I fail to see your confusion. You need to read the dictionary very
carefully. It's wording is very precise and compact. It is also written in
English which is ambiguous. Try to understand what it is saying and the
concept it is conveying. Do not second guess it. I studied it for months
when I started learning J. Still have a lot to learn from it.

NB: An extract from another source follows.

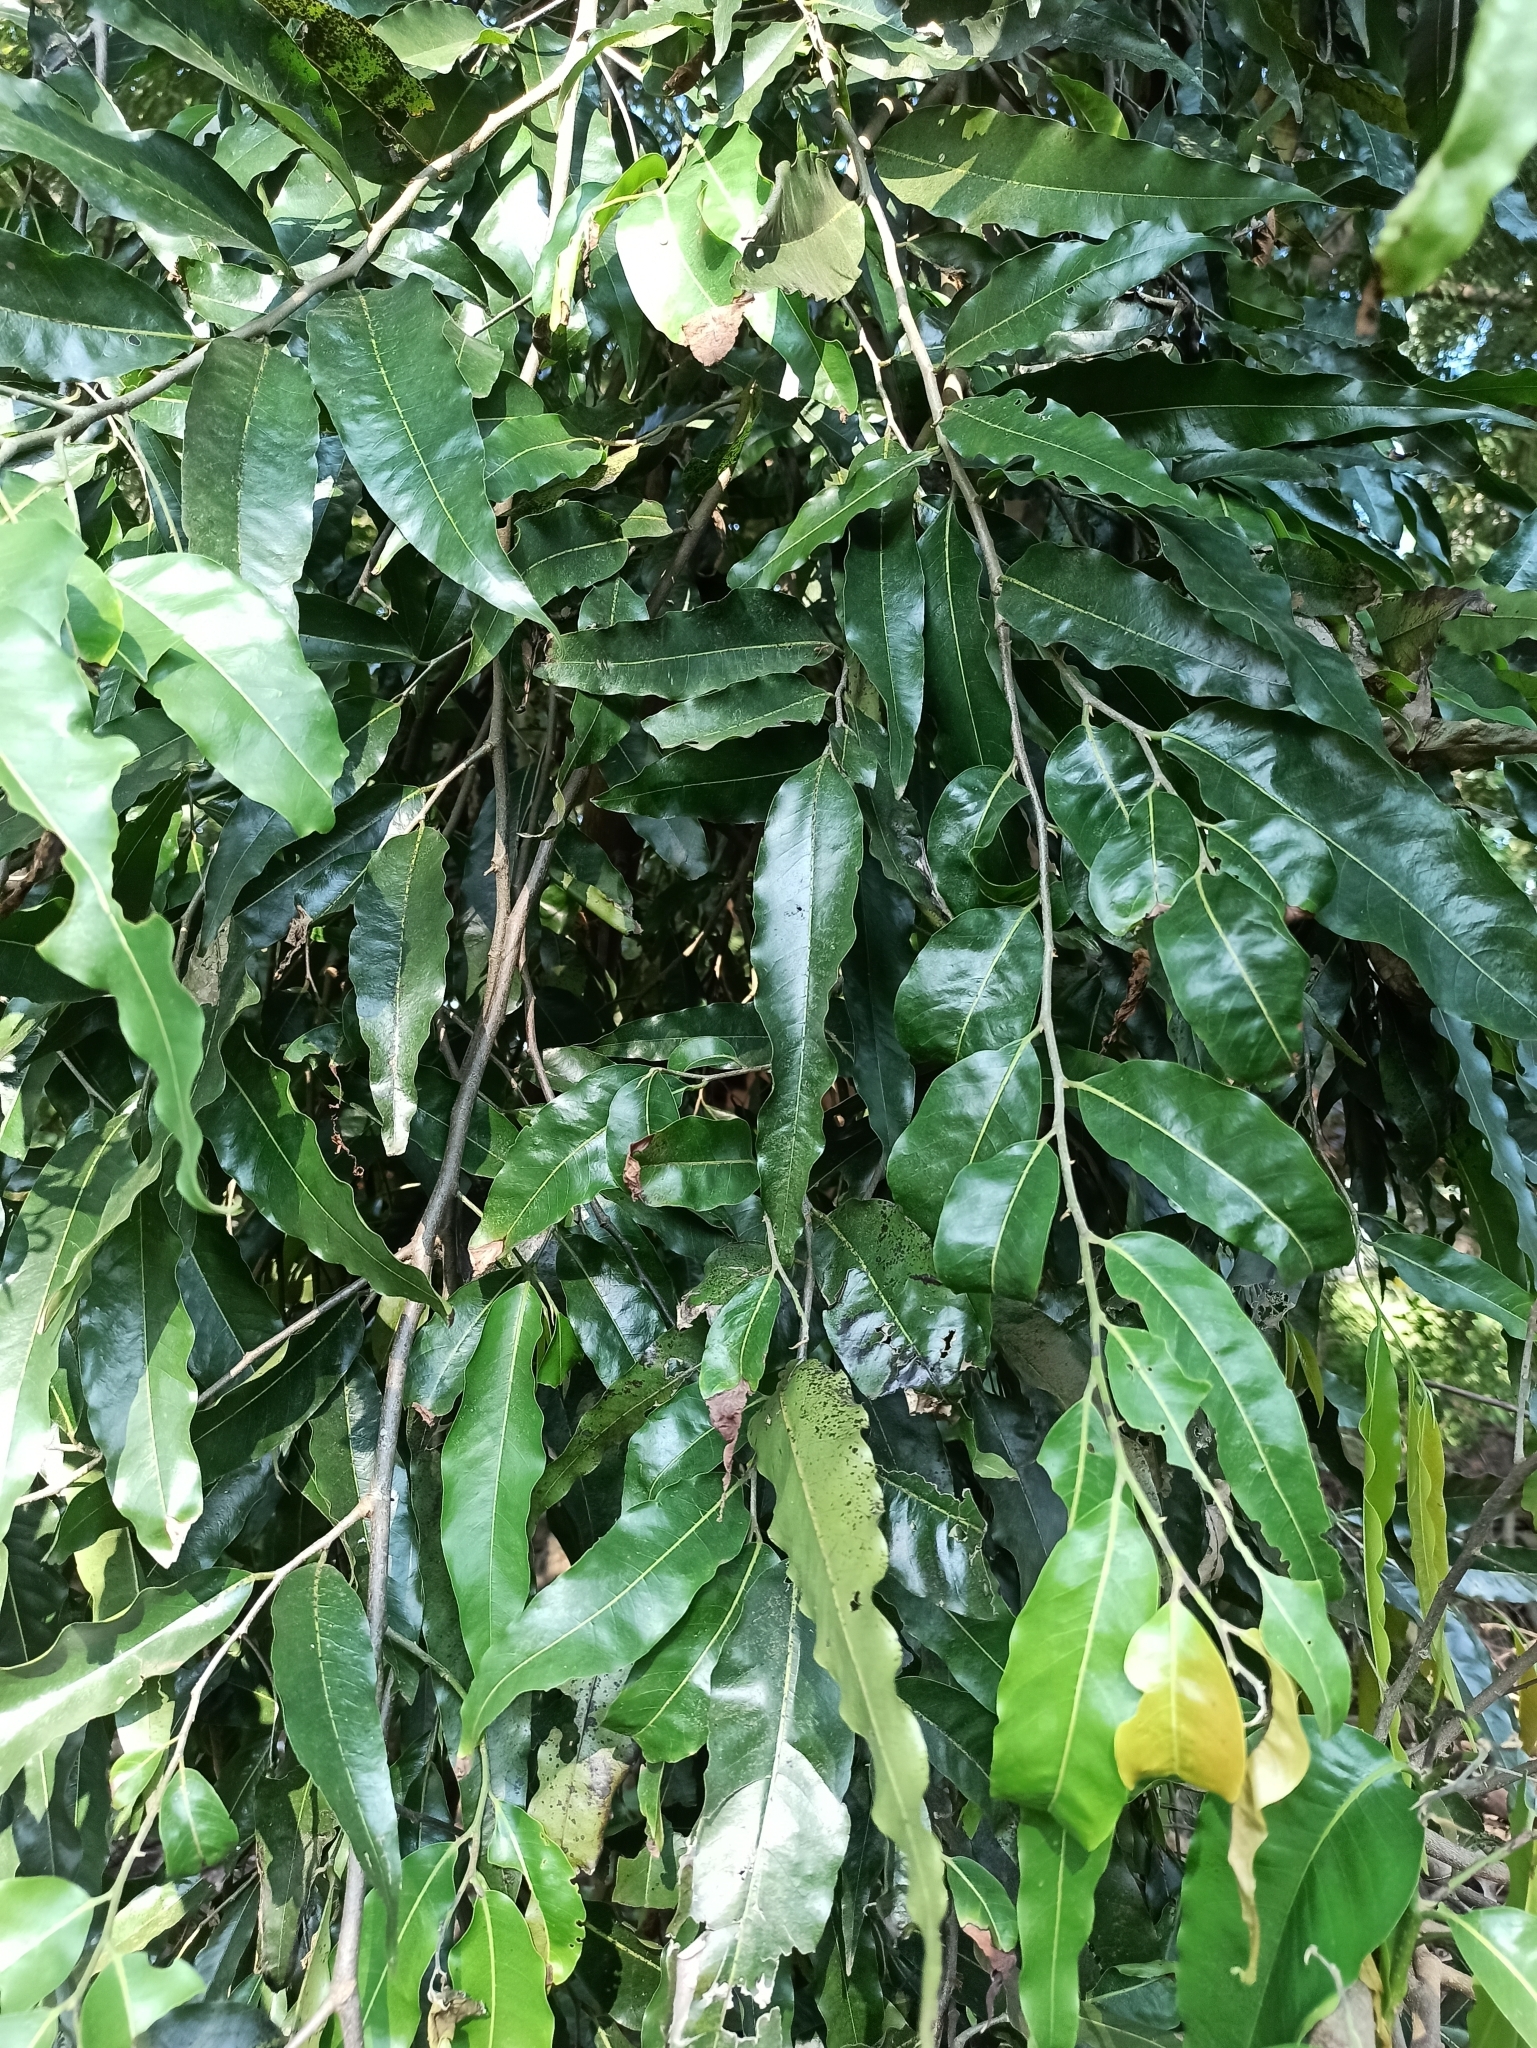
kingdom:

On Sun, Apr 10, 2011 at 4:52 PM, Boyko Bantchev <[email protected]> wrote:

> On 10 April 2011 19:55, Raul Miller <[email protected]> wrote:
> > But this is not K.  If K semantics were intended by the dictionary,
> > and they were not explicitly specified, that would be wrong.  But why
> > should the J dictionary have to assert that J semantics are to be
> > used?
>
> I have already explained that: `applies between' does not specify
> direction (L-R or R-L).  We know that the order is R-L for an
> expression like y1 u y2 u ... u yn, but not for u/y.  / is an
> operator that has to be defined as strictly and formally as any other.

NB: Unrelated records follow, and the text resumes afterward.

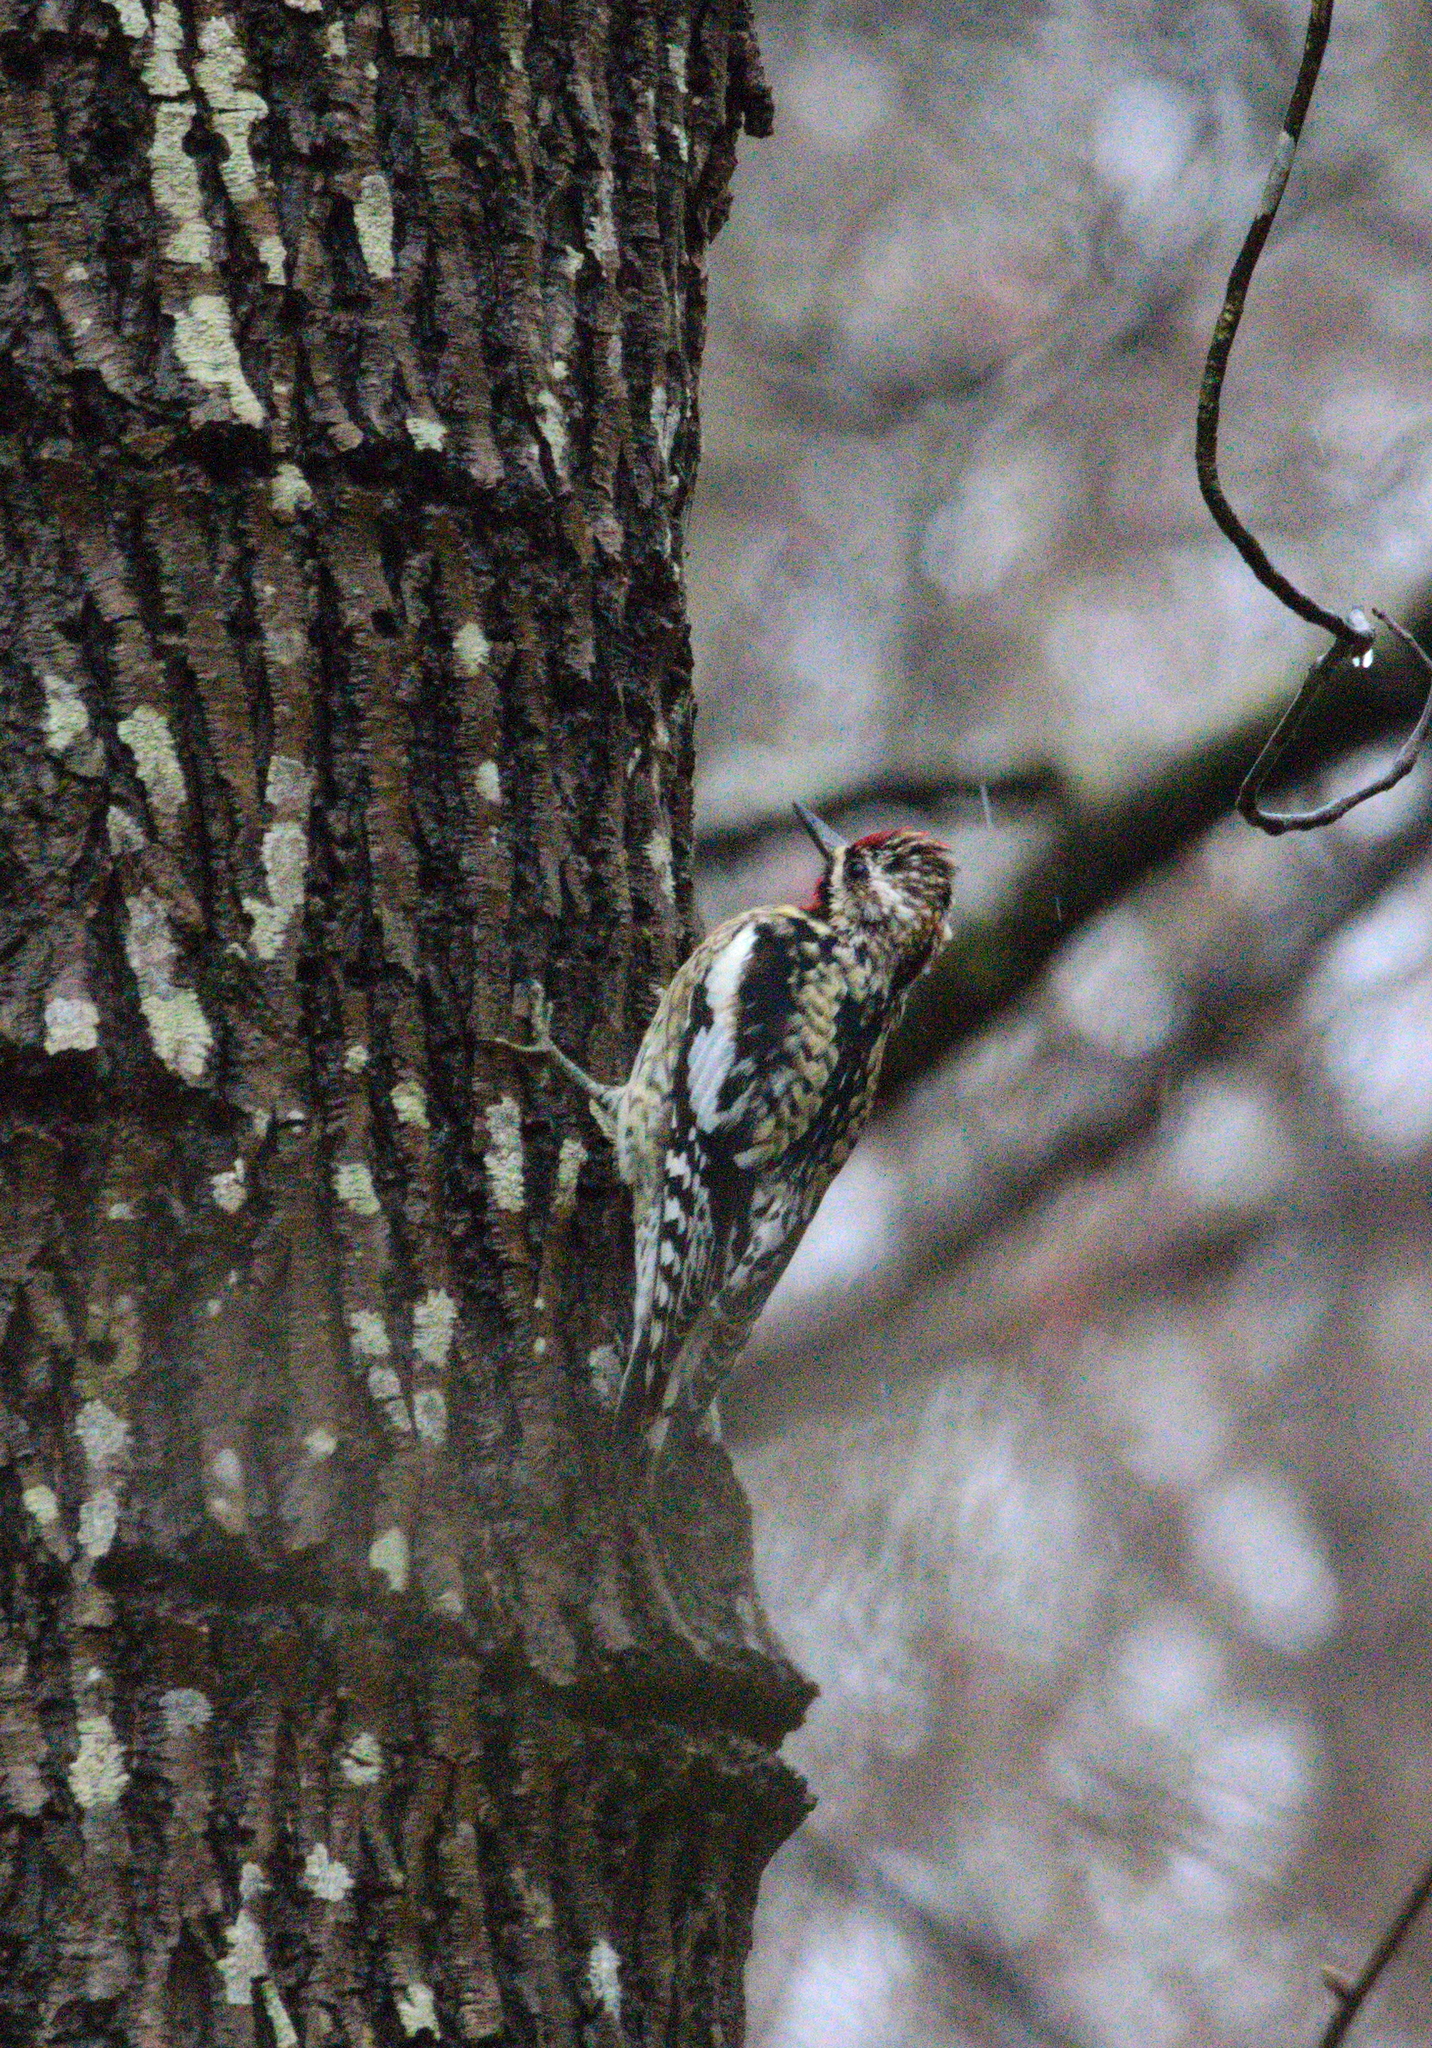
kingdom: Animalia
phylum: Chordata
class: Aves
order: Piciformes
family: Picidae
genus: Sphyrapicus
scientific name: Sphyrapicus varius
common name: Yellow-bellied sapsucker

> If / is meant to induce a R-L order of applying a verb, then /'s
> definition should better be explicit about that -- which it isn't.
>
> And K was only mentioned as an evidence that the order of application
> induced by u/y is not automatically the one of y1 u y2 u ... u yn:
> in principle, it could be any of L-R or R-L, and it is the definition
> of / that decides which one it is.  There is no implicit semantics of
> / -- it has to be defined, whatever the language.
>
> >> I would have no doubt if the definition said, e.g.,
> >> `u/y, for y = y1 ... yn and n>1, is equivalent to the expression
> >> y1 u y2 u ... u yn'.
> >
> > Why would you know, in this case -- but not the other case -- that the
> > dictionary was not talking of a K expression?
>
> I don't understand what you mean here.  Of course in both cases we
> are talking of J expressions.  The point is that my example sentence
> above *clearly and explicitly* defines the order of evaluation of
> u's application within u/y, to be the order of evaluation of the
> expression y1 u y2 u ... u yn.  Then, since the latter is R-L, the
> former is also R-L.  Without explicitly sayng that, we simply cannot
> be sure about what exactly u/y does -- and this is why J's definition
> of / is unclear.
>
> > I suppose you are arguing that J should reject cases of u/y where y
> > contains elements which are not in the domain of u.
>
> I am not proposing a change to J.  I am only making two observations.
> First, /'s definition is not entirely clear -- it leaves room for
> guessing.  Second, /'s actual operation has certain intricacies and
> anomalies which I see as a result of / not allowing for an initial
> value, in addition to the list, to take part in the computation.
> Indeed, Haskell's folds, K's `over', Lisp's reduce, etc., which do
> accept an initial value, present no such problems.